During the Spring 2014 semester, I interned at Centro Cultural Hispano de San Marcos, or Centro as it is locally known. My role was to conduct research, document artifacts, organize documents, and to put together exhibits and keep them organized. This report will discuss Centro’s history, the museum and the community, and a few roles I had as the intern.
Before Centro was Centro, it was Southside Elementary School. Southside Elementary was also known as the “Mexican” school and Bonham Elementary. The Hispanic neighborhoods were located, in comparison to African American and Anglo neighborhoods, around the river or east of I 35. Southside was situated in the middle of the Mexican barrios or neighborhoods and was quite accessible to the families living there. Many of the Hispanic children that lived in San Marcos attended the school because of its location and the fact that it was a Hispanic school.

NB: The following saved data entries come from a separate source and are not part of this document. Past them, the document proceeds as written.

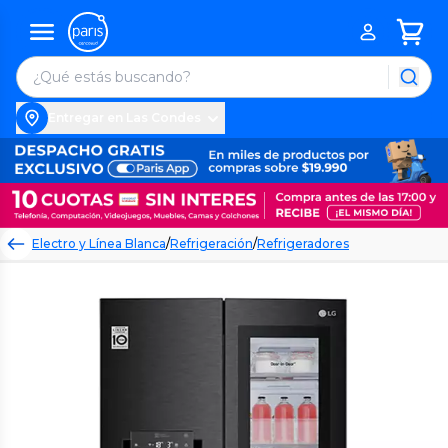
Entregar en Las Condes
Electro y Línea Blanca
/
Refrigeración
/
Refrigeradores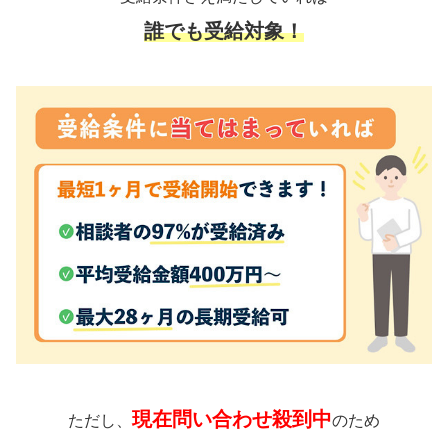
誰でも受給対象！
現在問い合わせ殺到中
ただし、
のため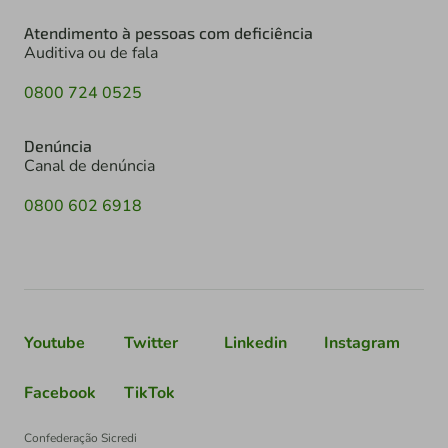
Atendimento à pessoas com deficiência
Auditiva ou de fala
0800 724 0525
Denúncia
Canal de denúncia
0800 602 6918
Youtube
Twitter
Linkedin
Instagram
Facebook
TikTok
Confederação Sicredi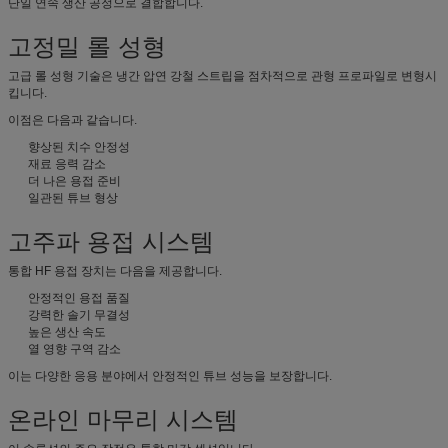
단일 연속 생산 공정으로 결합합니다.
고정밀 롤 성형
고급 롤 성형 기술은 냉간 압연 강철 스트립을 점차적으로 관형 프로파일로 변형시
킵니다.
이점은 다음과 같습니다.
향상된 치수 안정성
재료 응력 감소
더 나은 용접 준비
일관된 튜브 형상
고주파 용접 시스템
통합 HF 용접 장치는 다음을 제공합니다.
안정적인 용접 품질
강력한 솔기 무결성
높은 생산 속도
열 영향 구역 감소
이는 다양한 응용 분야에서 안정적인 튜브 성능을 보장합니다.
온라인 마무리 시스템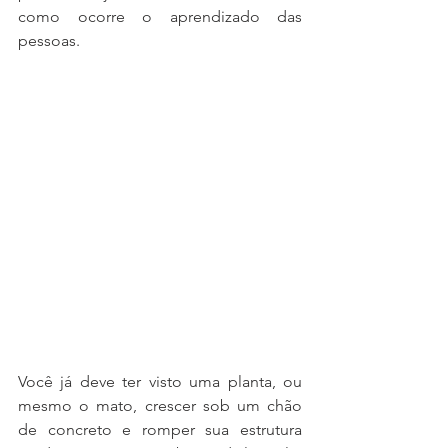
como ocorre o aprendizado das 
pessoas.
Você já deve ter visto uma planta, ou 
mesmo o mato, crescer sob um chão 
de concreto e romper sua estrutura 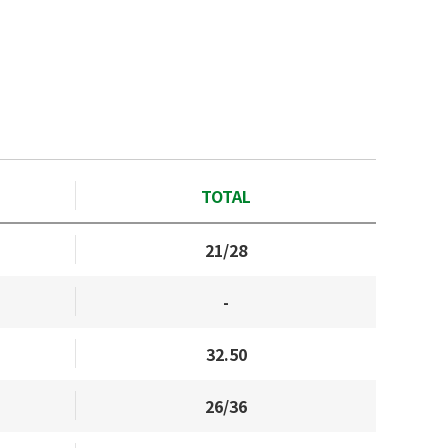
TOTAL
21/28
-
32.50
26/36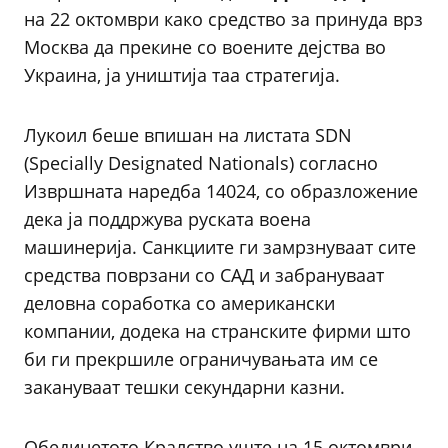
на 22 октомври како средство за принуда врз
Москва да прекине со воените дејства во
Украина, ја уништија таа стратегија.
Лукоил беше впишан на листата SDN
(Specially Designated Nationals) согласно
Извршната наредба 14024, со образложение
дека ја поддржува руската воена
машинерија. Санкциите ги замрзнуваат сите
средства поврзани со САД и забрануваат
деловна соработка со американски
компании, додека на странските фирми што
би ги прекршиле ограничувањата им се
закануваат тешки секундарни казни.
Обединетото Кралство уште на 15 октомври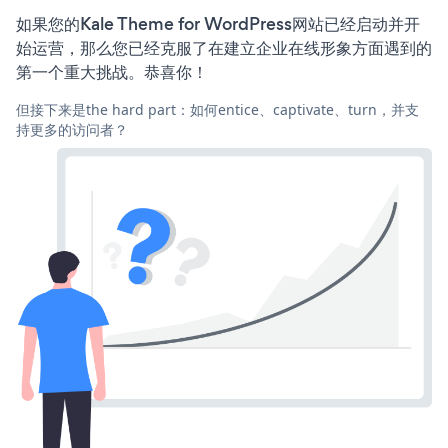
如果您的Kale Theme for WordPress网站已经启动并开
始运营，那么您已经克服了在建立企业在线形象方面遇到的
第一个重大挑战。恭喜你！
但接下来是the hard part：如何entice、captivate、turn，并支
持更多的访问者？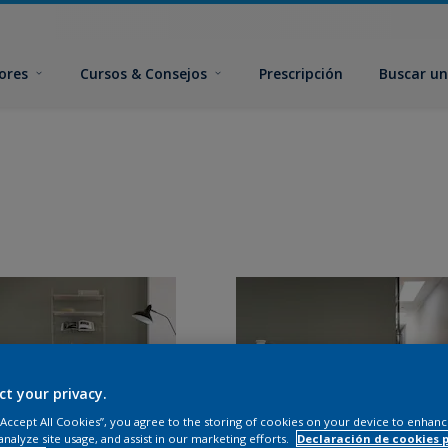
ores
Cursos & Consejos
Prescripción
Buscar un
ct your privacy.
 “Accept All Cookies”, you agree to the storing of cookies on your device to enhanc
analyze site usage, and assist in our marketing efforts.
Declaración de cookies 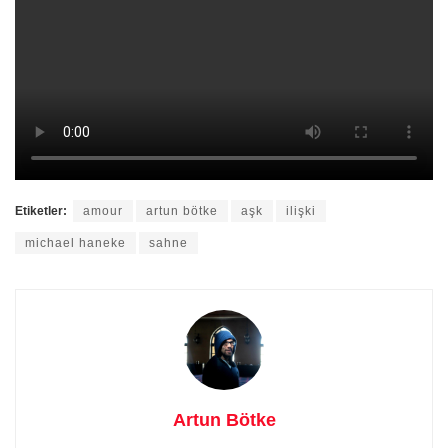
Etiketler:
amour
artun bötke
aşk
ilişki
michael haneke
sahne
Artun Bötke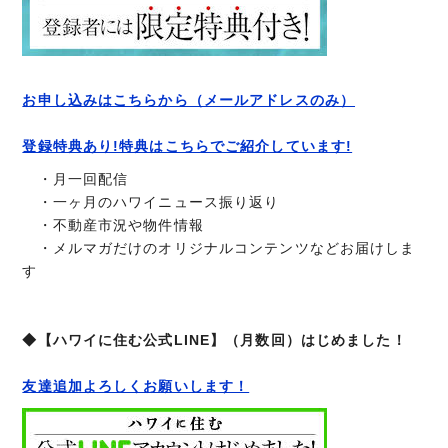
お申し込みはこちらから（メールアドレスのみ）
登録特典あり!特典はこちらでご紹介しています!
・月一回配信
・一ヶ月のハワイニュース振り返り
・不動産市況や物件情報
・メルマガだけのオリジナルコンテンツなどお届けしま
す
◆【ハワイに住む公式LINE】（月数回）はじめました！
友達追加よろしくお願いします！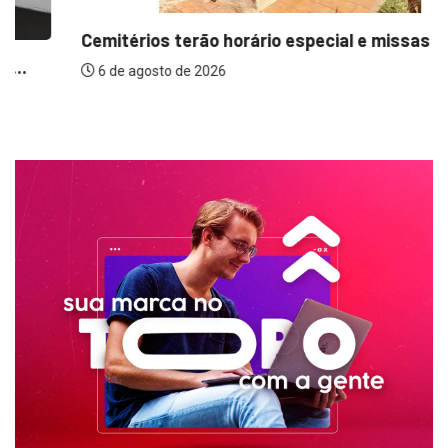
Cemitérios terão horário especial e missas no...
6 de agosto de 2026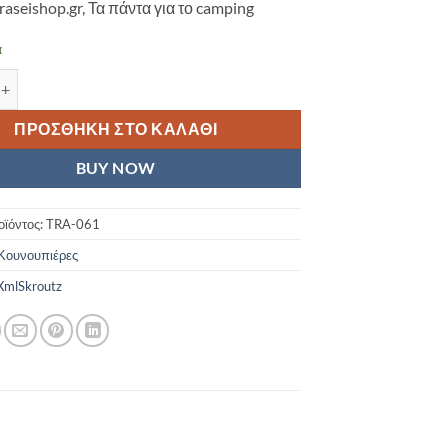
raseishop.gr, Τα πάντα για το camping
α
ρα Μονή Travelsafe Baby Mosquito Net Box ποσότητα
ΠΡΟΣΘΉΚΗ ΣΤΟ ΚΑΛΆΘΙ
BUY NOW
οϊόντος:
TRA-061
Κουνουπιέρες
mlSkroutz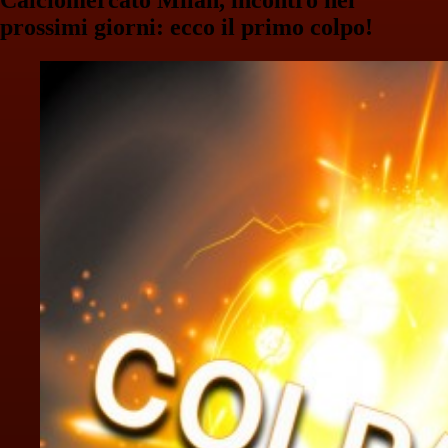
prossimi giorni: ecco il primo colpo!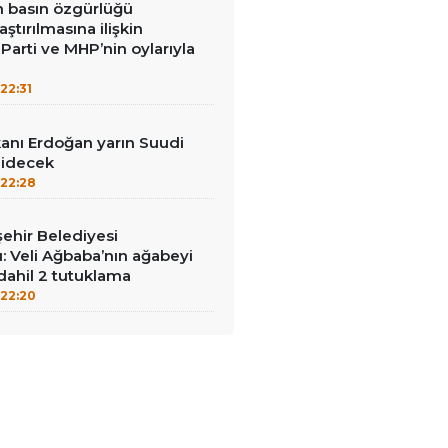
in basın özgürlüğü
raştırılmasına ilişkin
Parti ve MHP’nin oylarıyla
22:31
nı Erdoğan yarın Suudi
gidecek
22:28
ehir Belediyesi
: Veli Ağbaba’nın ağabeyi
dahil 2 tutuklama
22:20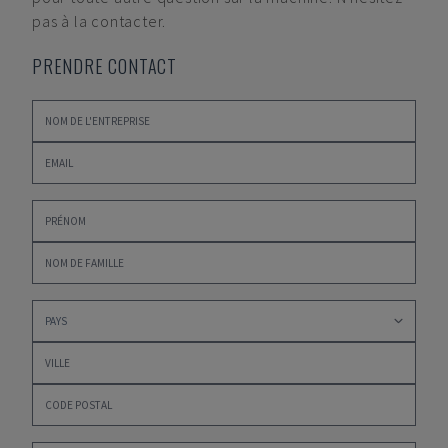
pas à la contacter.
PRENDRE CONTACT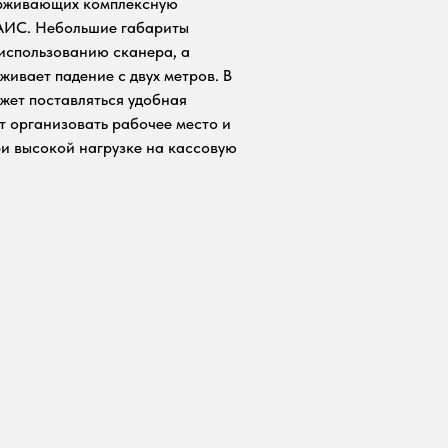
ерживающих комплексную
AИС. Небольшие габариты
использованию сканера, а
ивает падение с двух метров. В
жет поставляться удобная
т организовать рабочее место и
ри высокой нагрузке на кассовую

By the spring of 2009 Southside, or Bonham, no longer served as a school and was a vacant building. A woman named Ofelia Vasquez Philo, a highly active community member and former student of Southside, had always wanted a place that would give back to the community and would be able to tell a story of the Hispanic culture in San Marcos. With the help of several other prominent members of the San Marcos community, they formed a committee to put Centro Cultural Hispano de San Marcos into action. In 2010, they were able to lease Southside from San Marcos CISD with the help of donations from the Texas Educational Foundation and a former Mayor. It would only be fitting to have a building house something that would have meaning to the community. Ofelia Vasquez Philo’s was finally able to have a place that would show future generations the triumphs and struggles of Hispanics through the years.
Centro’s mission statement is “to serve as a community beacon for the preservation, development, promotion and celebration of the Hispanic arts, culture, heritage and values.” When walking into Centro, the mission is evident from the decorations in the front lobby to the artifacts in the museum. Whichever part of the building you walk through, a story is told, whether through the artifacts or the children attending one of the classes offered. Since Centro is very community centered, the museum is driven to represent the community.
The goal of the museum is accordingly to tell the narrative of Hispanic San Marcos through the artifacts, and so is set up in a way to aid in the narrative. The artifacts are grouped together by certain activities or events. For example, on the west side of the museum the artifacts are grouped by domestic/home living. The artifacts in that group are items that are used around the home. On the north wall there is a case full of artifacts that are grouped together because they are religious items. Having the artifacts separated by their use or their meaning helps convey the story.
One of the biggest questions I encountered with the artifacts was, “whose voice are we going to represent?” As a community museum, there is a fine line that is walked between trying to represent the community and trying to represent the committee. It was during the process of inventorying that I came across some interesting and unanticipated issues of what “community” means in a community museum.
Being a community museum whose artifacts come from the community, the possibility always exists that the owner will want it back. Because we have not yet had a chance to go through and add documentation to all the artifacts, it is possible for the original owner to take back the artifact. That can be challenging, because if the artifact is part of the museum, it is part of the story being told. If you take away the artifact, you may be taking away a piece of the story.
On the other hand, there is the problem of people donating items thinking they are museum-worthy items. As with most community museums, the people in the community want to contribute what they can to the museum. That contribution can come in a variety of forms, such as pictures, items, and oral histories. It is something somebody thinks is important enough to aid in the narrative of the museum. I was a part of the museum committee and I was able to witness firsthand the struggle in trying to pick which artifacts were to become permanent, which ones were going to become accessory items and which ones we were considering returning to the owner. I found out first hand that certain community members could have an influence on exhibits or artifacts. A plaque containing a picture of a teacher who taught at Southside was dropped off at the museum. The family that donated the plaque thought it should have been a part of the museum, because there was a picture of a teacher who had once taught at Southside. The museum committee had not had a chance to accept it into the museum or reject it, but because the family that dropped it off played a major role in the community, one of the members added it to the museum without committee review. I did not get a chance to research who the teacher in the picture was because the family actually ended up asking for the item back.
Interning at Centro was very rewarding for me. I did not really know how much of an influence Hispanic culture had in San Marcos, because I always figured San Antonio had the majority of it. I think the most rewarding part for me was interacting with members of the community. I really enjoyed getting to know some of the people that worked at Centro and would come to visit Centro. I loved hearing people’s background stories and family history.
After graduation, I hope to find a job that deals with cultures or even any museum work. After interning with Centro, I have a better appreciation for smaller, local museums. I definitely would not mind getting involved with smaller museums and trying to get them to rise from the ground up.